According to the hypothesis, extra carbon dioxide absorbed during photosynthesis would be converted into plant tissue that would then sink deep into the ocean, removing the gas from circulation for long periods. But, so far, "that result has not been shown," Barber said.

Barber will discuss the subject at a symposium beginning at 9 a.m. PT on Friday, February 13, 2004 during the American Association for the Advancement of Science's 2004 annual meeting in Seattle.

CO2 is among several gases believed to contribute to warming Earth's climate by trapping extra amounts of the sun's heat -- something like a greenhouse. The "iron hypothesis" method of scrubbing the atmosphere of much of its carbon dioxide was proposed in 1990 by John Martin, an oceanographer at Moss Landing Marine Laboratory in California, who died before he could test the idea.

Barber, a long time colleague of Martin's, served as chief scientist on an initial cruise, to the equatorial Pacific, to evaluate how marine life would respond to extra iron.

In that and subsequent cruises, he and other scientists have documented that phytoplankton photosynthetic rates did quickly increase in response to iron fertilization. The unanswered question is what ultimately happens to the assimilated CO2.

On land there is no question about photosynthesis removing CO2 from atmospheric circulation and channeling that carbon into growing tissue. "As a tree grows it can have 20 or 40 years worth of carbon stored in its trunk," Barber said. "You could certainly have six months of carbon in grass."

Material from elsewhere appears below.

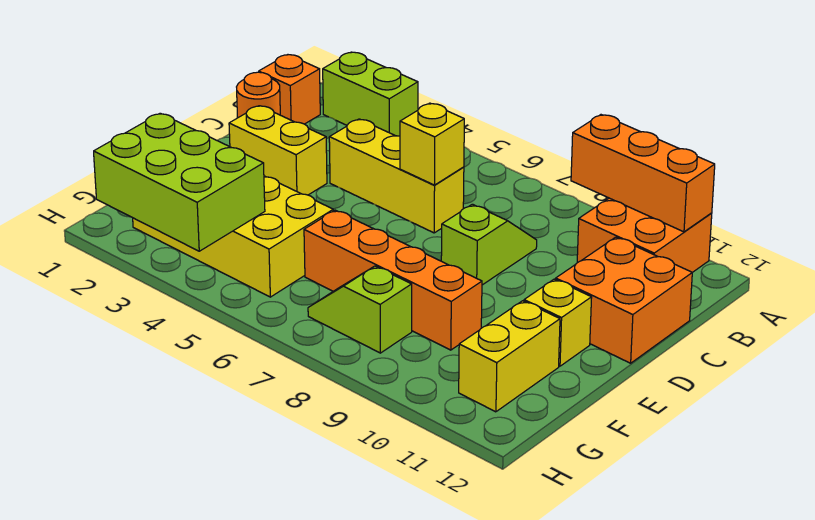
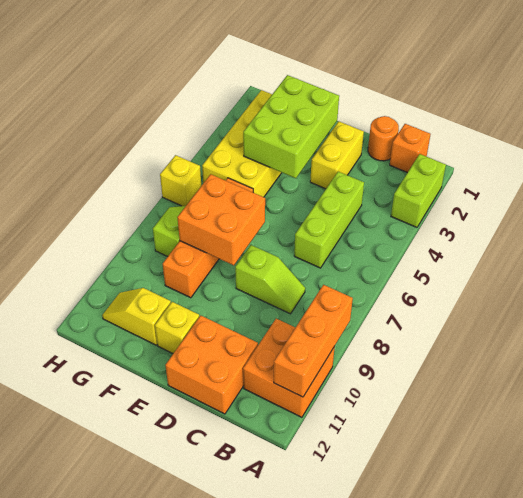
yellow brick C4:C6 level 1 -> lime brick C4:C6 level 1
yellow brick C6 level 2 -> yellow brick H6 level 1
none -> orange brick E7:F8 level 2
yellow brick F11:G11 level 1 -> yellow slope F11:G11 level 1 top F
lime brick G2:H4 level 2 -> lime brick E2:F4 level 2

At sea, however, scientists have learned that phytoplankton are quickly consumed by equally diminutive marine animals, called zooplankton. In a normal ocean environment, without iron fertilization, "the coupling between the plants that grow and the animals that eat them is very tight," Barber said. Plants "rarely get beyond the first day."

For the iron hypothesis to work successfully, photosynthesized carbon in plant material would have to quickly sink to depths between 100 and 300 meters, beyond the range of grazing zooplankton, he said.

However, scientists are finding that iron fertilization also serves to boost zooplankton populations. "They increase in numbers very quickly, but not initially," Barber said.

Results so far suggest iron-fertilized phytoplankton have only one or two weeks to sink or be eaten. After that, zooplankton numbers "increase in a way that they overgraze, just like overgrazing a field," he added.

Once phytoplankton are eaten, carbon assimilated into their tissue would be quickly returned to the atmosphere as carbon dioxide, he said.

If Martin's original hypothesis is ultimately shown to remove significant carbon from the atmosphere, a separate question is whether regulators could find a way to incorporate iron fertilization into a system of "carbon credits." Barber will also discuss that issue at the Seattle meeting

Under the carbon credit concept included in the framework of the Kyoto Protocol, a factory emitting excess carbon dioxide, for example, could cancel out those emissions by paying for more trees to be planted.

Such an inventory system requires a way of defining and monitoring how much carbon is likely to be stored in a growing forest and for how long, Barber said. He questioned whether that concept could be applied to plants at sea absorbing carbon dioxide and then quickly sinking.

"It would be a monitoring problem which would be very, very difficult to carry out at the present time with present technology," Barber said.